PASSAGE FOR REVIEW -
****************************************

How Phil Robertson Became So Hated In Hollywood

Phil Robertson is the patriarch of the reality show family featured on A&E's Duck Dynasty. The official bio on the Duck Dynasty site paints the picture of a man who earned both a bachelor's and master's degree in the education fields, but ultimately decided academia was not for him. He headed out into the backwoods, and built a fortune on the most unlikely of businesses: making duck calls.

Robertson says, "No duck would even place in a duck calling contest," and also says his duck calls are for "duck killers" rather than the amateur sort that only use them in calling competitions. Far from being just a respected entrepreneur, Robertson's visibility as a reality show star has helped to make him one of the most controversial and widely-hated figures in Hollywood and across the country. Why? We'll let him speak for himself.

His anti-gay hate speech

The entire Robertson family is incredibly religious, and they attend the White's Ferry Road Church of Christ in Monroe, Louisiana. The church has been featured on the show more than a few times, and the family's religious beliefs are usually at the heart of even their most controversial statements.

****************************************

Source records:

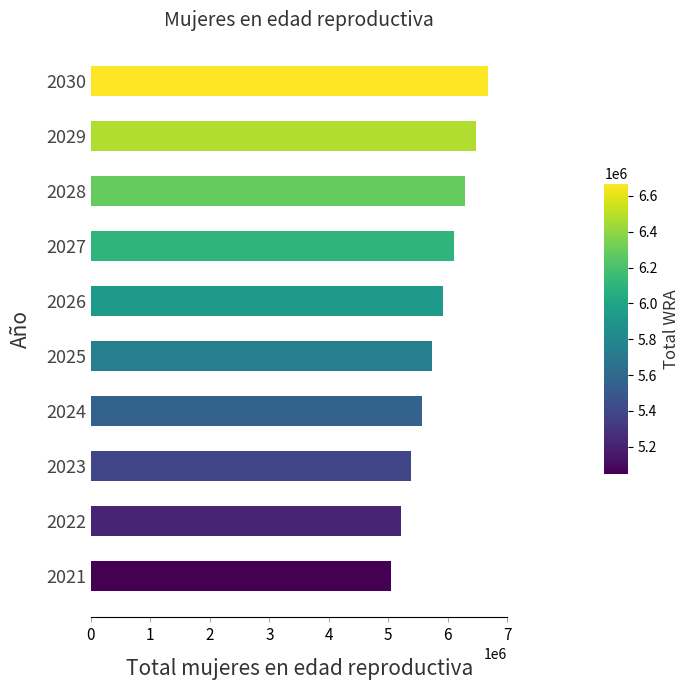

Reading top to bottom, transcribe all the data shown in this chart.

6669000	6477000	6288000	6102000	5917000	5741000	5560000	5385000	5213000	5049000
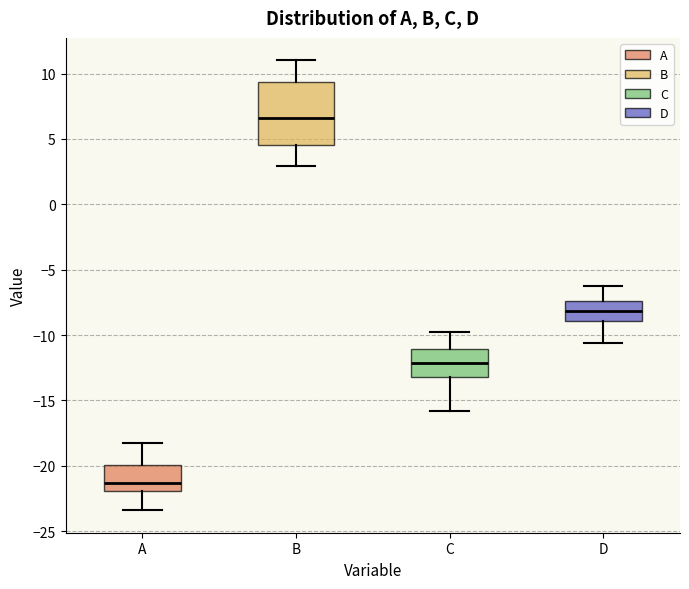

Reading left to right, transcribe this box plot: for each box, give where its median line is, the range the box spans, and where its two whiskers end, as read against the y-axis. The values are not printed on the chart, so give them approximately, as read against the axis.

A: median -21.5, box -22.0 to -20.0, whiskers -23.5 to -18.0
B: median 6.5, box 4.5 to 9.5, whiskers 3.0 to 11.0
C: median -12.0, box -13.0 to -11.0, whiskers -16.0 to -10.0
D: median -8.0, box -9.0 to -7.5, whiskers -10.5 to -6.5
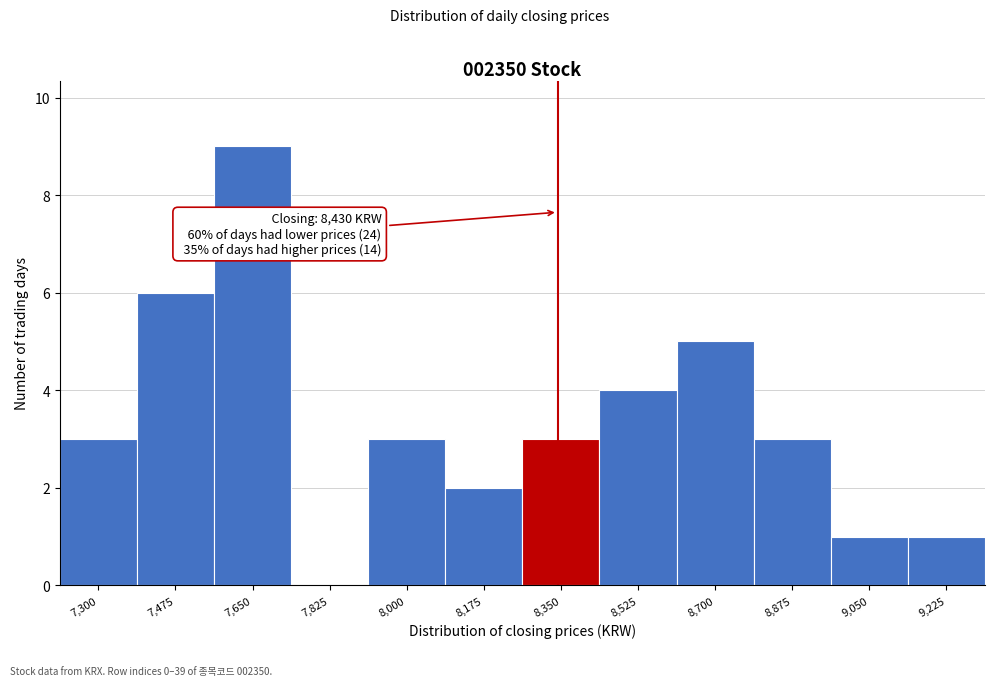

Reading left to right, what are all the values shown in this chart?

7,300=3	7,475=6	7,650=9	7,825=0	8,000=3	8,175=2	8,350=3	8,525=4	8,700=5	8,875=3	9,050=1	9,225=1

****************************************

WHAT TO DO -
• 1. From the Phil Robertson article, reproduce the passage from "Phil Robertson is" up to and including "speak for himself.".
• 2. In the Phil Robertson article, which church does the Robertson family attend?
• 3. Carry on the Phil Robertson article from its final sentence.

SOLVED TASKS -
• 1.
Phil Robertson is the patriarch of the reality show family featured on A&E's Duck Dynasty. The official bio on the Duck Dynasty site paints the picture of a man who earned both a bachelor's and master's degree in the education fields, but ultimately decided academia was not for him. He headed out into the backwoods, and built a fortune on the most unlikely of businesses: making duck calls.

Robertson says, "No duck would even place in a duck calling contest," and also says his duck calls are for "duck killers" rather than the amateur sort that only use them in calling competitions. Far from being just a respected entrepreneur, Robertson's visibility as a reality show star has helped to make him one of the most controversial and widely-hated figures in Hollywood and across the country. Why? We'll let him speak for himself.

• 2. The White's Ferry Road Church of Christ in Monroe, Louisiana.

• 3.
In 2013, Robertson gave GQ and reporter Drew Magary an inside look at the Duck Commander dynasty. The conversation eventually turned to sin, and when Robertson was asked just what he considered sinful, he replied, "Start with homosexual behavior and just morph out from there. Bestiality, sleeping around with this woman and that woman and that woman and those men. Don't be deceived. Neither the adulterers, the idolaters, the male prostitutes, the homosexual offenders, the greedy, the drunkards, the slanderers, the swindlers — they won't inherit the kingdom of God."

He went on to say he's not the one who's doing the actual judging, and he's leaving that part up to God. God, he says, will judge them all: "Whether they're homosexuals, drunks, terrorists. We let God sort 'em out later."

The interview ran on December 17, and on December 18, Time was reporting Robertson had been put on an indefinite suspension from Duck Dynasty for his comments. But at the same time some people were outraged at his hate speech, others were demanding he had the right to voice his opinions. Only days later, Variety reported he had been reinstated after conversations with gay rights groups. There had been, effectively, no suspension at all.

The continued hate speech

Rather than opt to just simply let it go, Robertson has since continued spewing more and more anti-gay hate speech. In May 2016, he sat down with The Hollywood Reporter to talk about his role in a Cannes Film Festival piece called Torchbearer, and the conversation quickly turned dark. He was quick to defend his previous comments, saying that not only did he not regret even giving his opinion in the first place, but that, "[...] all sex outside a man and a woman in marriage is sin, Biblically speaking."

That came right on the heels of his very vocal condemnation of the idea of transgender bathrooms. CNN reported his comments were emailed in conjunction with his support for an anti-Hillary Clinton film, and he was quoted as saying, "Just because a man may 'feel' like a woman doesn't mean he should be able to share a bathroom with my daughter, or yours. That used to be called common sense. Now it's called bigoted."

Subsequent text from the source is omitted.